Respondents were asked to evaluate this second set of eight statements after the initial set of 12. The two sets of statements were separated by several other questions. (See the topline for more information on the placement of the two sets of statements.)

Attribution to news outlets

In the first set of statements, all respondents were told that each statement was “taken from news stories” but not attributed to a news source. However, in the second set of statements, some respondents saw statements attributed to specific news outlets. A quarter of respondents (N=1,260) saw all eight statements with no source attributed to them, while three-quarters (N=3,775) saw each attributed to one of three news outlets: Fox News Channel, The New York Times, or USA Today.

These three outlets were chosen to represent those that appeal to different audiences ideologically: one that appeals more to a right-leaning audience (Fox News Channel), one that appeals more to a left-leaning audience (The New York Times) and one with a mixed audience (USA Today). The audience composition of these three outlets was based on a Nov. 29 through Dec. 12, 2016, survey that asked respondents if they regularly got news about the 2016 presidential election from a number of outlets. The ideological leaning of an outlet’s audience was based on the portion of the audience who self-identifies as a liberal Democrat (including independents who lean Democratic) compared with the portion who identifies as a conservative Republican (including independents who lean Republican). The audience composition of The New York Times was 51% liberal Democrats, compared with 12% conservative Republicans. Fox News audience composition was 43% conservative Republicans and 10% liberal Democrats. USA Today’s audience composition was somewhat more mixed ideologically with 26% self-identifying as liberal Democrats and 16% as conservative Republicans. (See here for more information on the ideological composition and categorization of news outlets’ audiences.)

For those who saw the statements attributed to news outlets, each statement was randomly attributed to one of the three. Additionally, each respondent randomly saw three statements from two of the outlets and two from the third outlet. This was done so that each respondent saw a mix of outlets across the eight statements.

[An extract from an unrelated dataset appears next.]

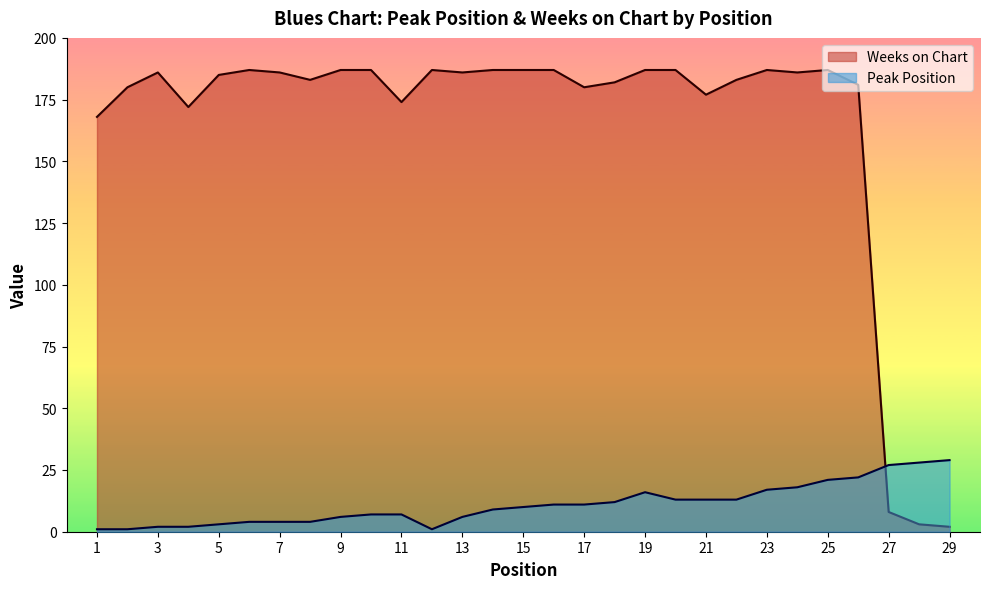

Reading left to right, transcribe all the data shown in this chart.

Peak Position: 1	1	2	2	3	4	4	4	6	7	7	1	6	9	10	11	11	12	16	13	13	13	17	18	21	22	27	28	29
Weeks on Chart: 168	180	186	172	185	187	186	183	187	187	174	187	186	187	187	187	180	182	187	187	177	183	187	186	187	181	8	3	2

The content of the statement and the visual appearance of the image looked exactly the same except for the news outlet attribution. The final layout of the source lines was based on best practices in company identification. The example below shows one of the statements across the four different attributions.

At the end of the survey, respondents who saw news statements attributed to the news outlets were told, “Please note that the statements that you were shown in this survey were part of an experiment and did not actually appear in news articles of the news organizations.” Those who did not see the statements attributed to the outlets were told, “Please note that the statements that you were shown in this survey were part of an experiment and did not actually appear in news articles.”

Analyzing the impact of news outlets

The framework used to analyze the influence of news outlets differs from that used for the initial set of 12 statements, in which none of the statements were attributed to a news outlet. In the analysis of the initial set, results were given as the percent of respondents who classified factual and opinion statements. Here, they are given as the percent of the time respondents classified statements.

Since everyone who saw the statements attributed to news outlets saw a mix of all three outlets, it was not possible to break up respondents into discrete groups as was done for the initial set. Instead, this analysis grouped together all of the times the 5,035 respondents saw a statement attributed to each of the outlets or no outlet at all. The results, then, are framed as the percent of the time that respondents classified the factual, opinion and borderline statements as factual or opinion for each outlet. For example, for the three factual statements, we analyzed the percent of the time that respondents said they were factual when they were attributed to Fox News, The New York Times, USA Today or no outlet at all. The illustration shows how the data are organized for this analysis.